The final case was rather sad – an apparent male born in the UAE who became ill at 4 weeks of age. Analysis showed he was genetically female (46XX), but had developed with a critical enzyme deficiency (21- hydroxylase). This enzyme is needed to convert progesterone into aldosterone and cortisol, which in this case can’t occur, and instead the excess is converted into androstenedione and testosterone – which results in excessive virilisation. Physically the baby looked male, with a penis. The condition is called Congenital Adrenal Hyperplasia (CAH). Other side effects are salt wasting (lack of sodium), and glucocorticoid deficiency, i.e. ultimately fatal. These deficiencies can be treated successfully, enabling the child to survive. Unfortunately, the recommended case management would then be surgery to allow development at puberty as a girl. However, culturally the father would not accept or allow this to happen. This will almost certainly result in problems during puberty.

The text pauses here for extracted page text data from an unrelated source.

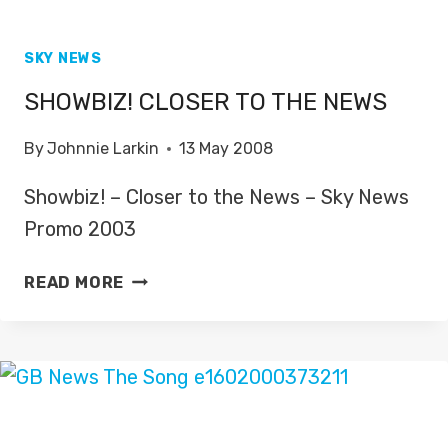
SKY NEWS
SHOWBIZ! CLOSER TO THE NEWS
By
Johnnie Larkin
13 May 2008
Showbiz! – Closer to the News – Sky News
Promo 2003
SHOWBIZ!
READ MORE
CLOSER
TO
THE
NEWS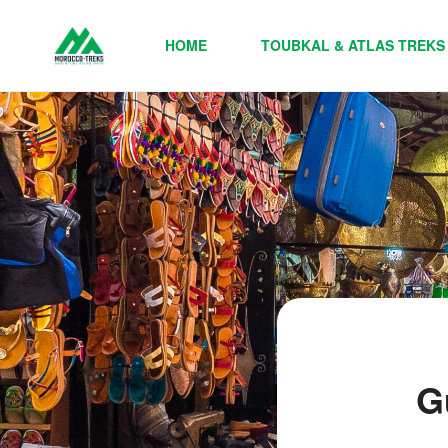
HOME
TOUBKAL & ATLAS TREKS
G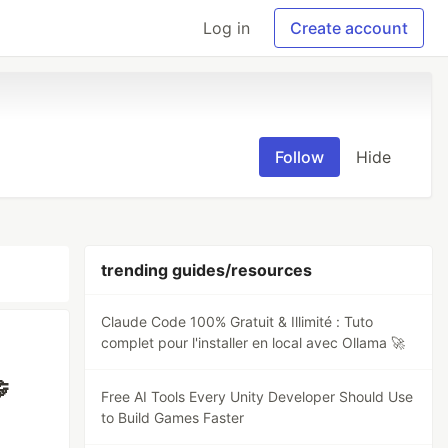
Log in
Create account
Follow
Hide
trending guides/resources
Claude Code 100% Gratuit & Illimité : Tuto
complet pour l'installer en local avec Ollama 🚀

Free AI Tools Every Unity Developer Should Use
to Build Games Faster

Most of these conditions are very rare across the world, one in several thousands (under 0.1%). However, cultural and historical development of populations can result in some conditions being over-represented in some populations, especially where interfamilial marriage is more common (e.g. between first cousins). Some Polynesian societies have such a high frequency of anomalous sexual development that this is freely recognised as a third sex.

Differences of Sexual Development (DSD) must always be treated carefully. Golden rules for physicians when there is any doubt about the sex of a baby or child are: don’t guess; get senior expert opinion; test for chromosome situation and abnormalities as soon as possible. There will be serious implications if not treated, from life-threatening to psychological and societal development and acceptance.

I think we were all blown away by the complexities of normal and abnormal sexual development that most lay people are unaware of. Clearly, there are more possibilities that those discussed here, but we all understood that this is a very complex topic that requires considerable expertise and human understanding and tact in tackling – for the child, parents and society as a whole.